**YOUR GOAL**. Precisely the lines from the one with "preparado para la cantidad de personas y la" through the end of the data, both included, must make up the response, each restated word for word.

**EXERCISE INPUT**.
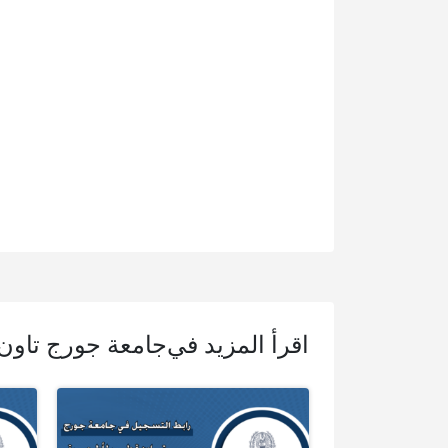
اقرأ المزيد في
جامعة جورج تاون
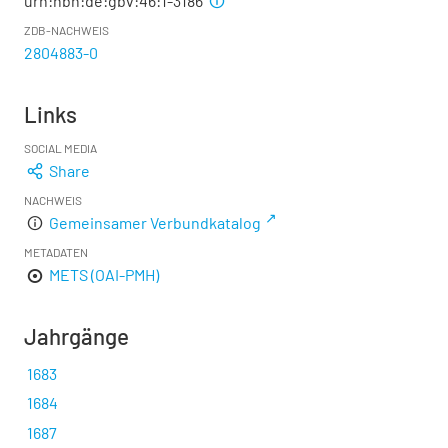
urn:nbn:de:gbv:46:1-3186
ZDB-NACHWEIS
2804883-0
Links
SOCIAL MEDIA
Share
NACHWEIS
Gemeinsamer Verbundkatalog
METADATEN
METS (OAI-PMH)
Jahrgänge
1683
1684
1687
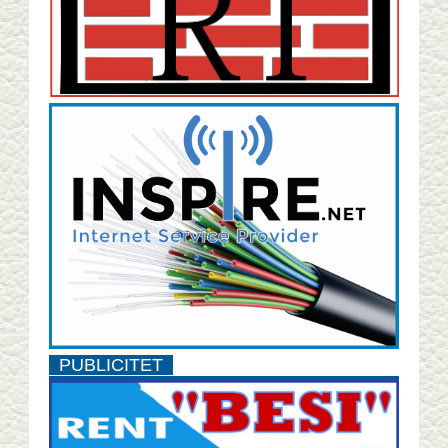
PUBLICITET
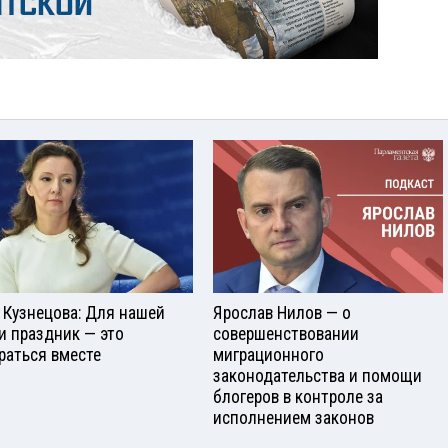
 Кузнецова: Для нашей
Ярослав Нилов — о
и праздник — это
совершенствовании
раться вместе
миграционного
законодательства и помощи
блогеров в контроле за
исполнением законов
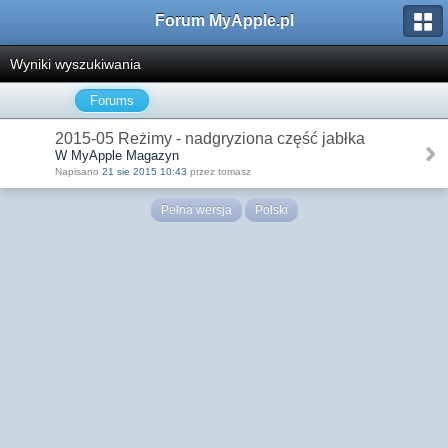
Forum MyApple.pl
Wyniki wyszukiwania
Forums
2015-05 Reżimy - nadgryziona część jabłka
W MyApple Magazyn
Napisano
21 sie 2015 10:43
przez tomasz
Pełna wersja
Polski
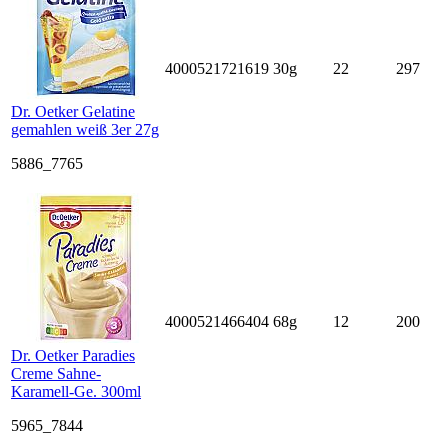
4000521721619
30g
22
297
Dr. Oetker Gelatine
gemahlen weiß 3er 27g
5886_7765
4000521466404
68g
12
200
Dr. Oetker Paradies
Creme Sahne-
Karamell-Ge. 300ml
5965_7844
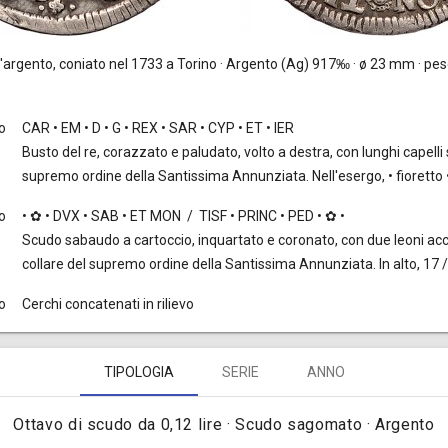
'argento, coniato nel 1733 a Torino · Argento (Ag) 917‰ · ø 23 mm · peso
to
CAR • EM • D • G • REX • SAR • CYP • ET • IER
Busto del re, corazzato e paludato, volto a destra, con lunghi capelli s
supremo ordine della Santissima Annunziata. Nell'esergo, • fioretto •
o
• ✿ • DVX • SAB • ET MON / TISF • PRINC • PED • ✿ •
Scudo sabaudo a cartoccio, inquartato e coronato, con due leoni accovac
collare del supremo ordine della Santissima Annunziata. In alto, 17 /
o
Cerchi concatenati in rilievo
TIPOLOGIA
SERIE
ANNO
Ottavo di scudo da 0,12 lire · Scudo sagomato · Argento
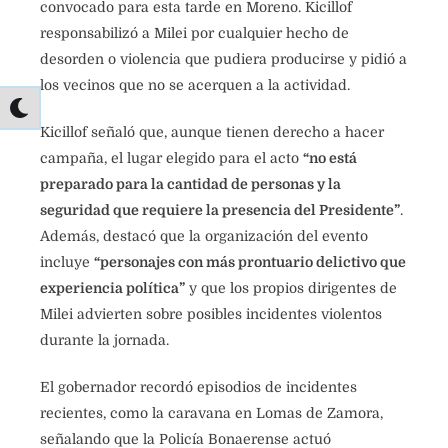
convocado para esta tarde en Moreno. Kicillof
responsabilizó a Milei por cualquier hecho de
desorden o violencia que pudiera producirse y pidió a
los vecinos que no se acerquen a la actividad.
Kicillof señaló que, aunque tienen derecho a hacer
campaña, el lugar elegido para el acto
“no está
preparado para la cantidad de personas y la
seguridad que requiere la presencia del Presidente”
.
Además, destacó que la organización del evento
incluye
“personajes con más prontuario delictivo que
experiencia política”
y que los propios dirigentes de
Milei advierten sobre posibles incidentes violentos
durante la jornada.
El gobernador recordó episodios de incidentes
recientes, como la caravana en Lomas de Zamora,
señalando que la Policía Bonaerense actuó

**ANSWER SPACE**.
preparado para la cantidad de personas y la
seguridad que requiere la presencia del Presidente”
.
Además, destacó que la organización del evento
incluye
“personajes con más prontuario delictivo que
experiencia política”
y que los propios dirigentes de
Milei advierten sobre posibles incidentes violentos
durante la jornada.
El gobernador recordó episodios de incidentes
recientes, como la caravana en Lomas de Zamora,
señalando que la Policía Bonaerense actuó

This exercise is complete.